• **DATA TO EXAMINE**:
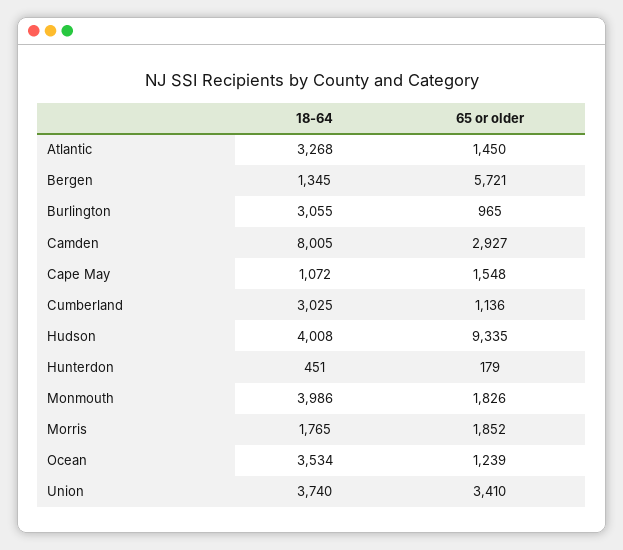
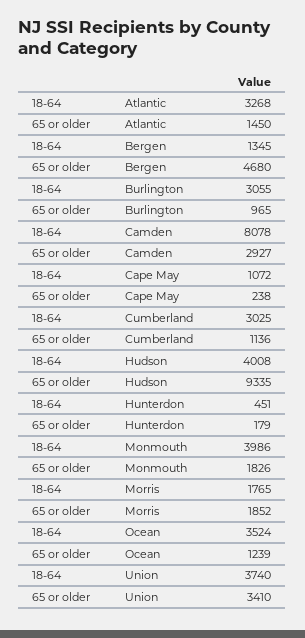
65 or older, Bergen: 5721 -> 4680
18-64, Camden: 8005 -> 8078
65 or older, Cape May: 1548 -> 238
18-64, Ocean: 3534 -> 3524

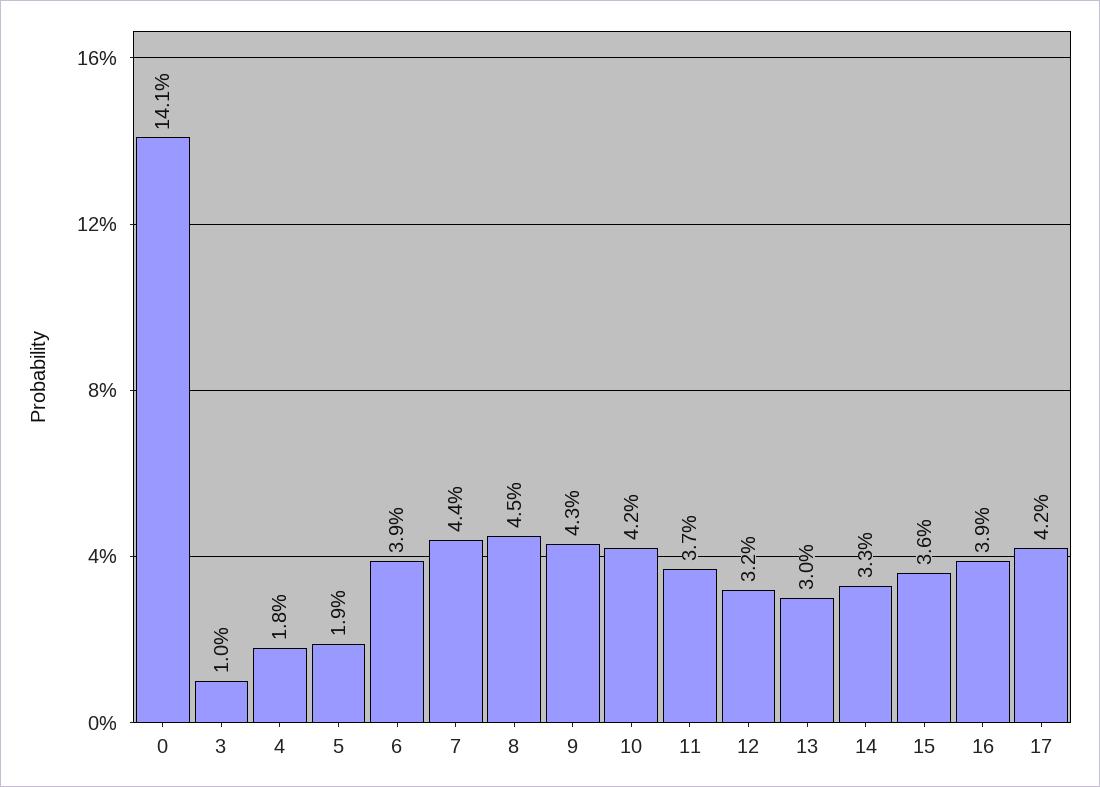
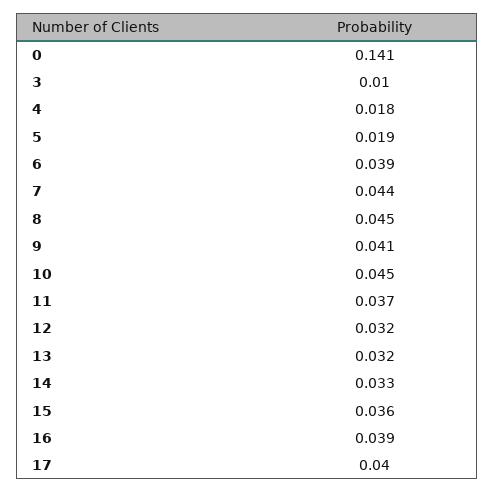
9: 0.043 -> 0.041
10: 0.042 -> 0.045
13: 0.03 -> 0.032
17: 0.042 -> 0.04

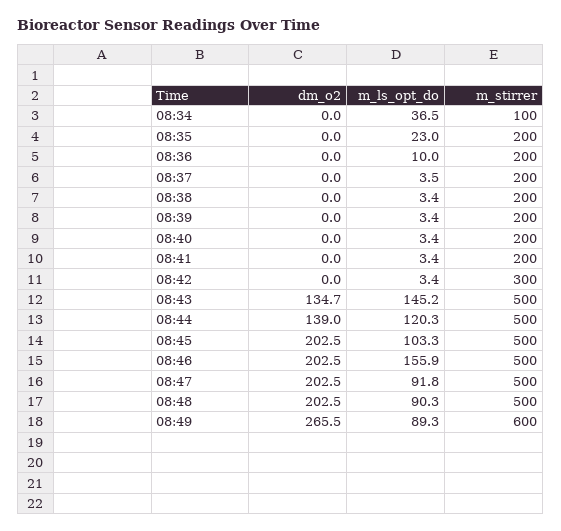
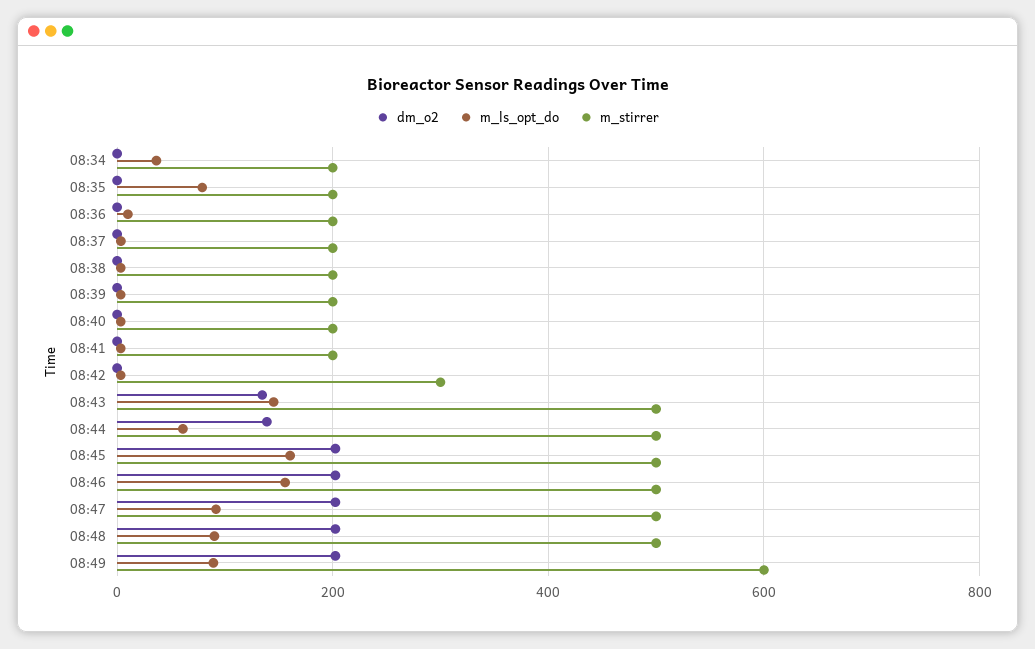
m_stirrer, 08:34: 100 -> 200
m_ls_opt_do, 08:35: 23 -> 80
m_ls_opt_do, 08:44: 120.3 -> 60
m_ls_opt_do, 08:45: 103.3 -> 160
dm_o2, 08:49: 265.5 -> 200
--
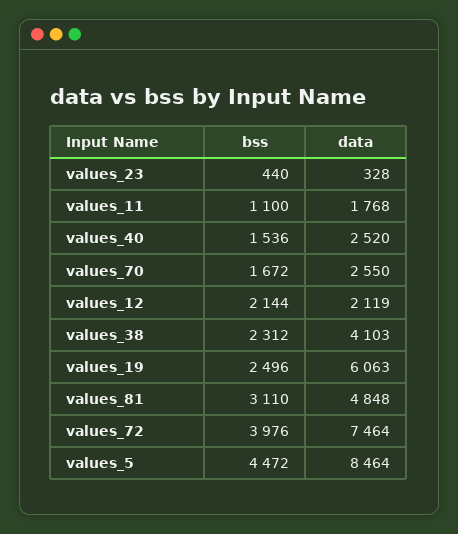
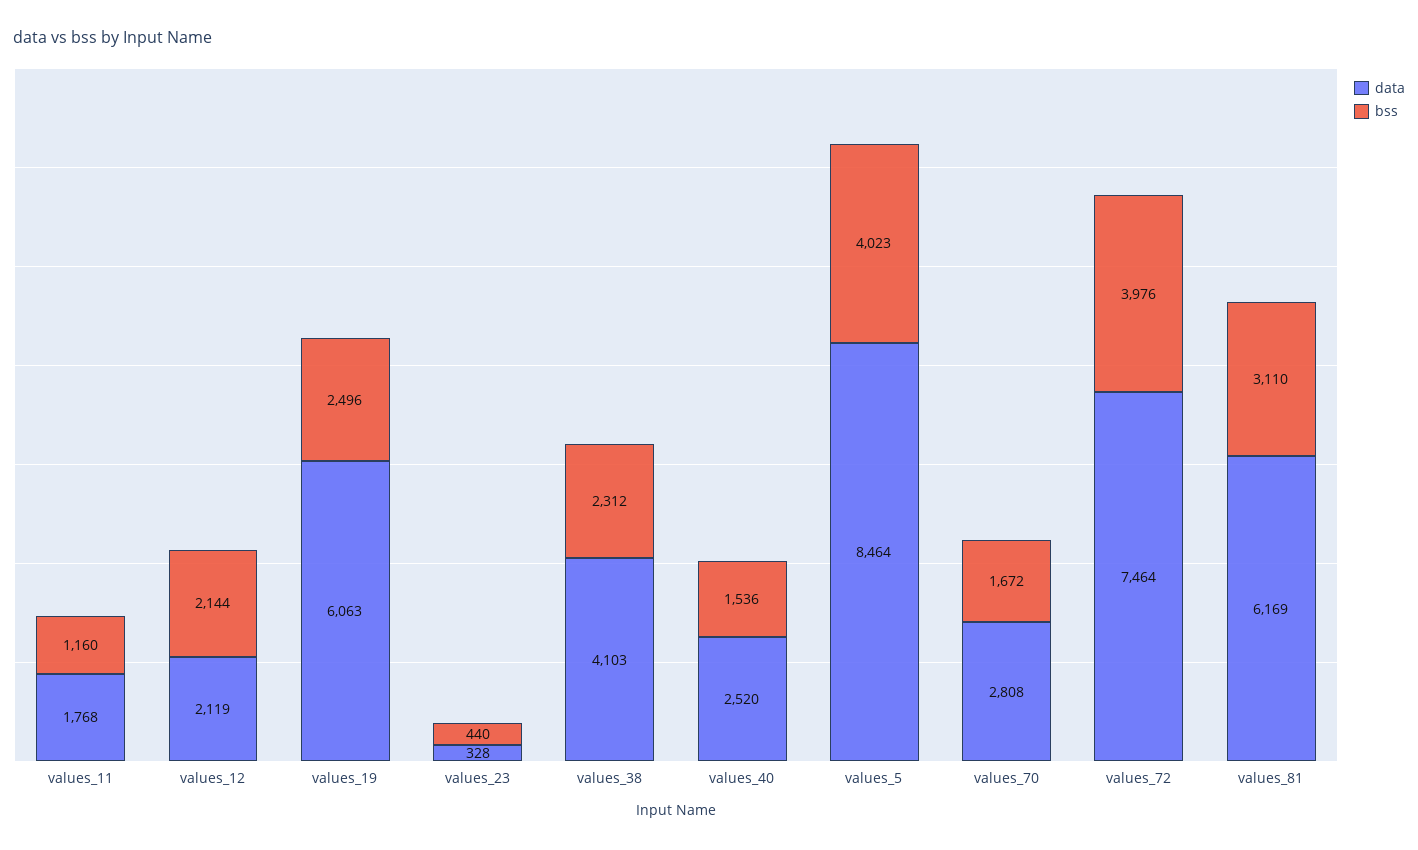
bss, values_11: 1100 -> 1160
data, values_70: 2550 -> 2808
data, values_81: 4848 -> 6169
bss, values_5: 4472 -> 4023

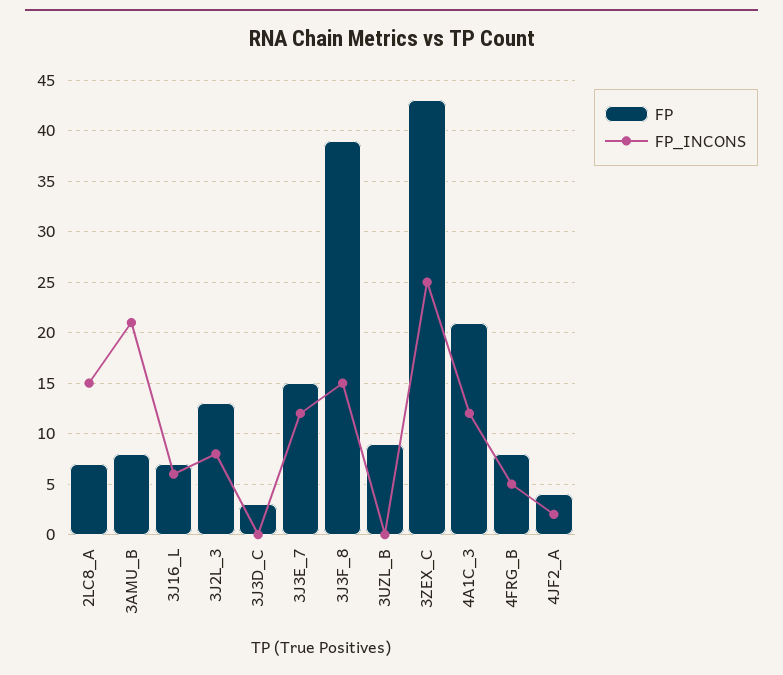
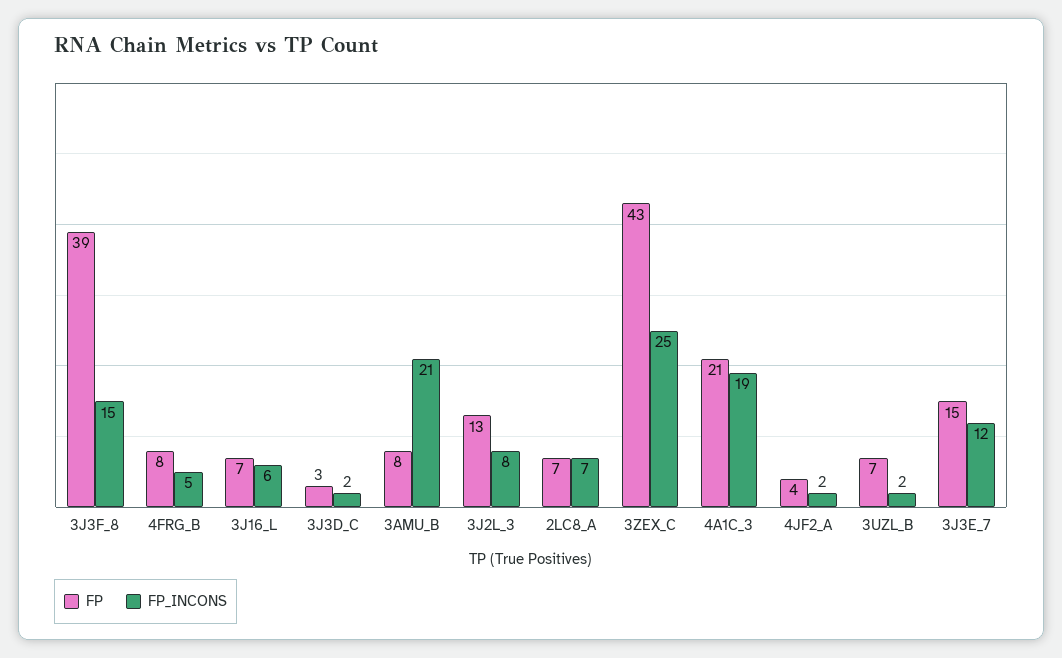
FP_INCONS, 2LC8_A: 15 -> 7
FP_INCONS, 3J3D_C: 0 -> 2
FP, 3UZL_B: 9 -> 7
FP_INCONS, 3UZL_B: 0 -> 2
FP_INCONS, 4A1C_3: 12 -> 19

• **TRY IT**: Return only the lines between the one holding "FP_INCONS, 3J3D_C: 0 -> 2" and the one holding "FP_INCONS, 4A1C_3: 12 -> 19", inclusive, exactly as they appear above.

• **TASK SOLUTION**:
FP_INCONS, 3J3D_C: 0 -> 2
FP, 3UZL_B: 9 -> 7
FP_INCONS, 3UZL_B: 0 -> 2
FP_INCONS, 4A1C_3: 12 -> 19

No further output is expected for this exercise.